#### To do:
Reproduce the data exactly as given, except for any images.

#### Information shown:
══════════
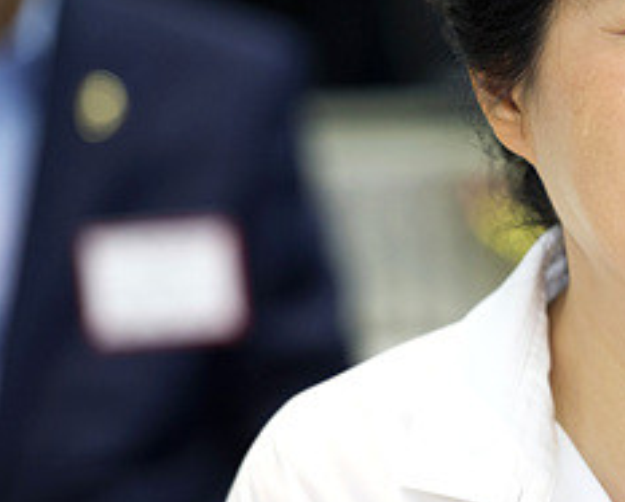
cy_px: 149
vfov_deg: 3.6
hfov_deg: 4.4
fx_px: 8038
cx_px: 695
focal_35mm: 434
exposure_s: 1/125
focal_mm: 180
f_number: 2.8
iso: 1600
══════════
#### Answer below:
cy_px: 149
vfov_deg: 3.6
hfov_deg: 4.4
fx_px: 8038
cx_px: 695
focal_35mm: 434
exposure_s: 1/125
focal_mm: 180
f_number: 2.8
iso: 1600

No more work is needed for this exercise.